Start of DATA EXCERPTS

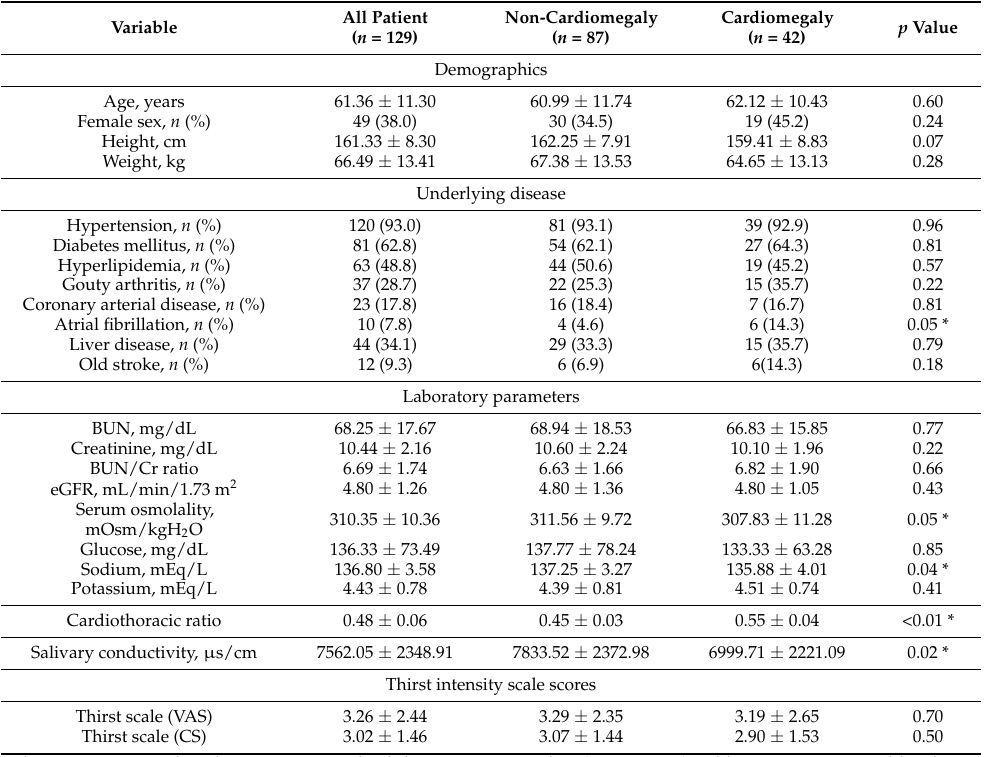
Table 1. Baseline characteristics of hemodialysis patients stratified by heart size ( n = 129).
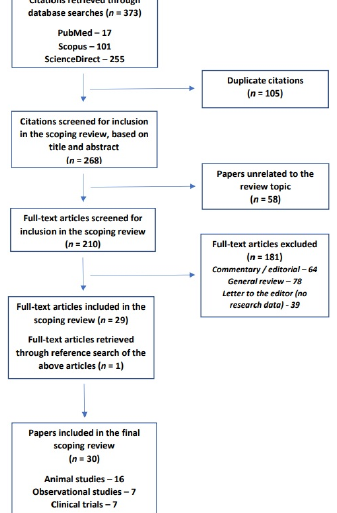
Figure 1. PRISMA ‐ ScR flow diagram for the current review. Figure 1. PRISMA-ScR flow diagram for the current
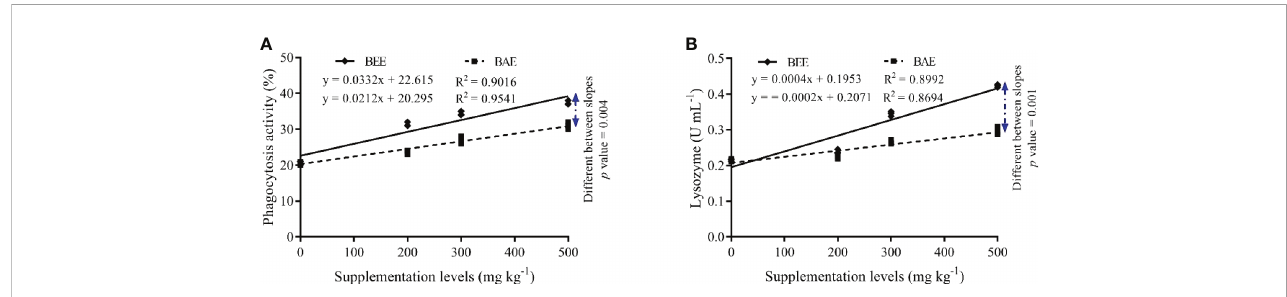
FIGURE 2 The fi t regression model and slope differences between dietary supplementation of basil ethanol (BEE) and aqueous extracts (BAE) on phagocytosis activity (A) and lysozyme activity (B) of Nile tilapia, Oreochromis niloticus .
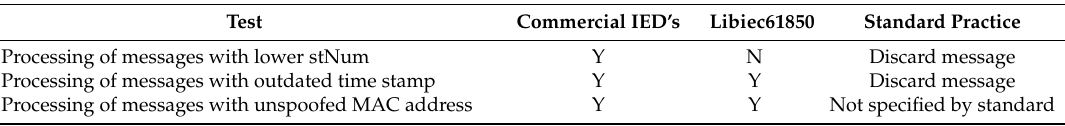
Table 1. Compliance Test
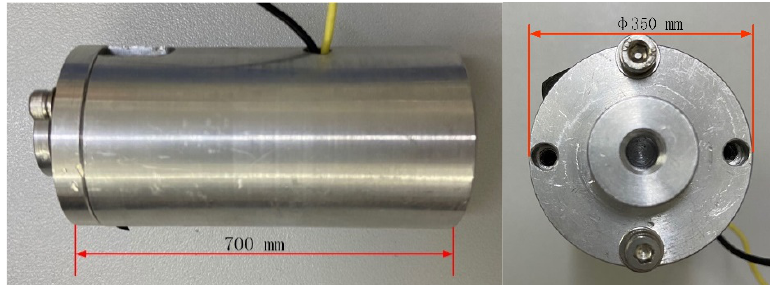
Figure 2. The prototype of the piezoelectric sensor-actuator. Table 1. The parameters of the PZT.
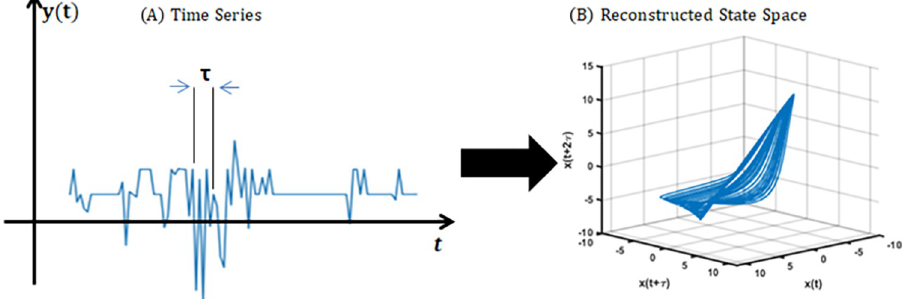
Fig 1. State Space Reconstruction (SSR) concept ( τ = time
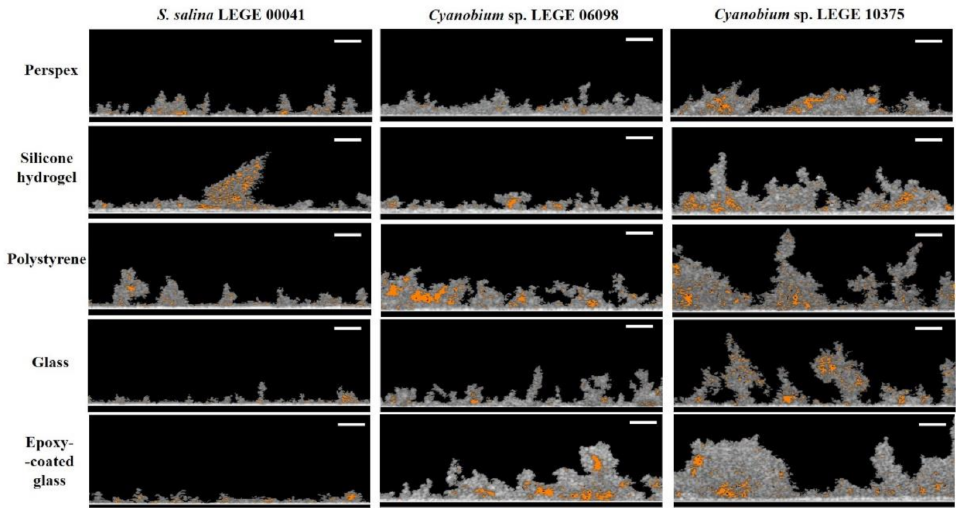
Figure 5. Representative 2D cross-sectional OCT images obtained for S. salina LEGE 00041, Cyanobium sp. LEGE 06098, and Cyanobium sp. LEGE 10375 biofilms formed on perspex, silicone hydrogel coating, polystyrene, glass, and epoxy-coated glass surfaces after 49 days. The empty spaces are indicated in orange (scale bars = 100 µ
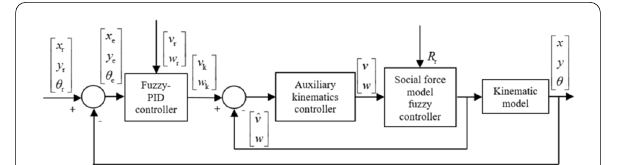
Figure 9 Combination autonomous behavior strategy design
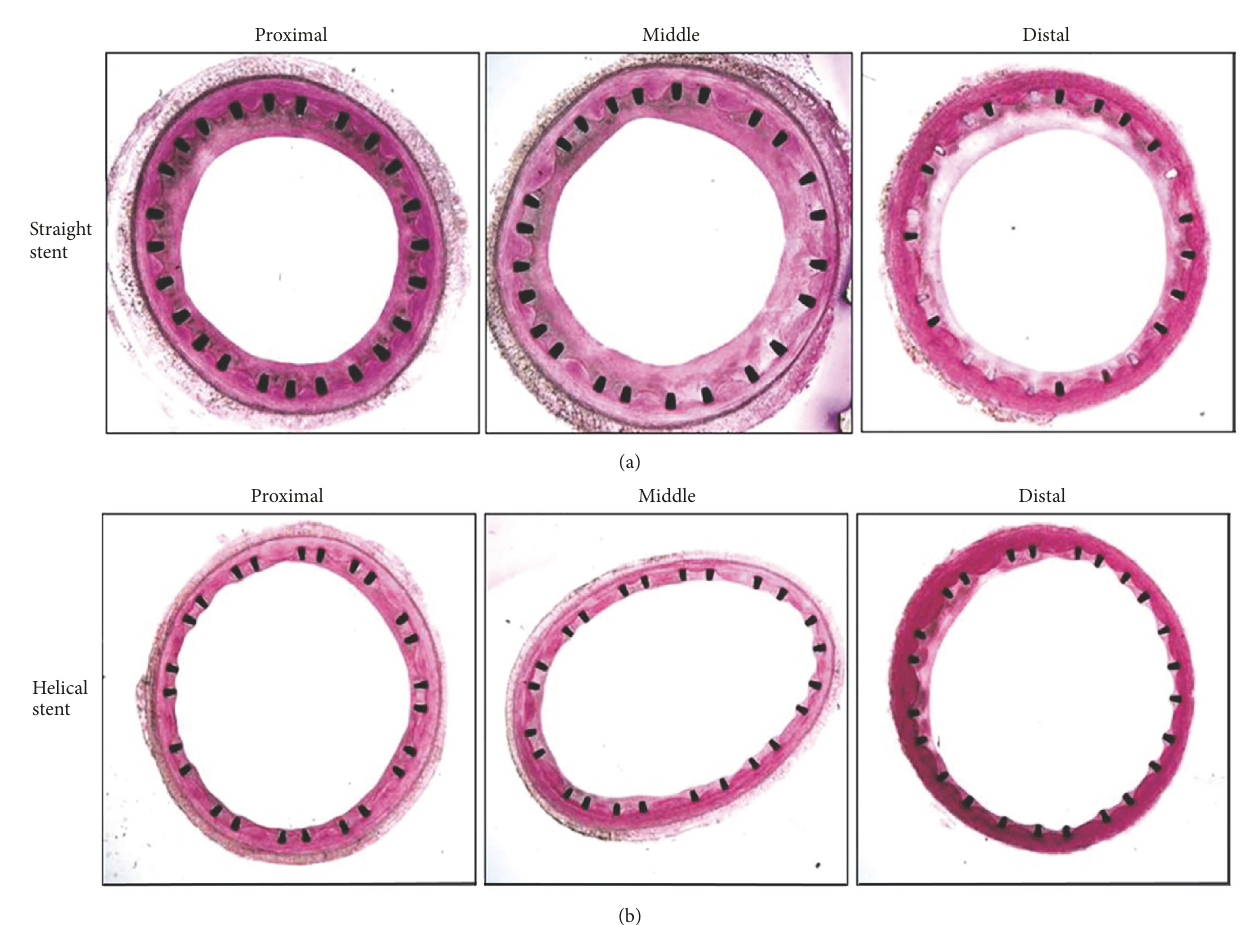
Figure 4: Transverse sections of porcine common carotid arteries treated with (a) a control straight stent and (b) the helical centerline stent at 1 month after stent deployment. From Caro et al. with permission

End of DATA EXCERPTS

» WHAT YOU SHOULD DO
Your answer must consist of every line from the listing that holds the string "Table".

» SOLUTION TO THIS EXERCISE
Table 1. Baseline characteristics of hemodialysis patients stratified by heart size ( n = 129).
Table 1. Compliance Test
Figure 2. The prototype of the piezoelectric sensor-actuator. Table 1. The parameters of the PZT.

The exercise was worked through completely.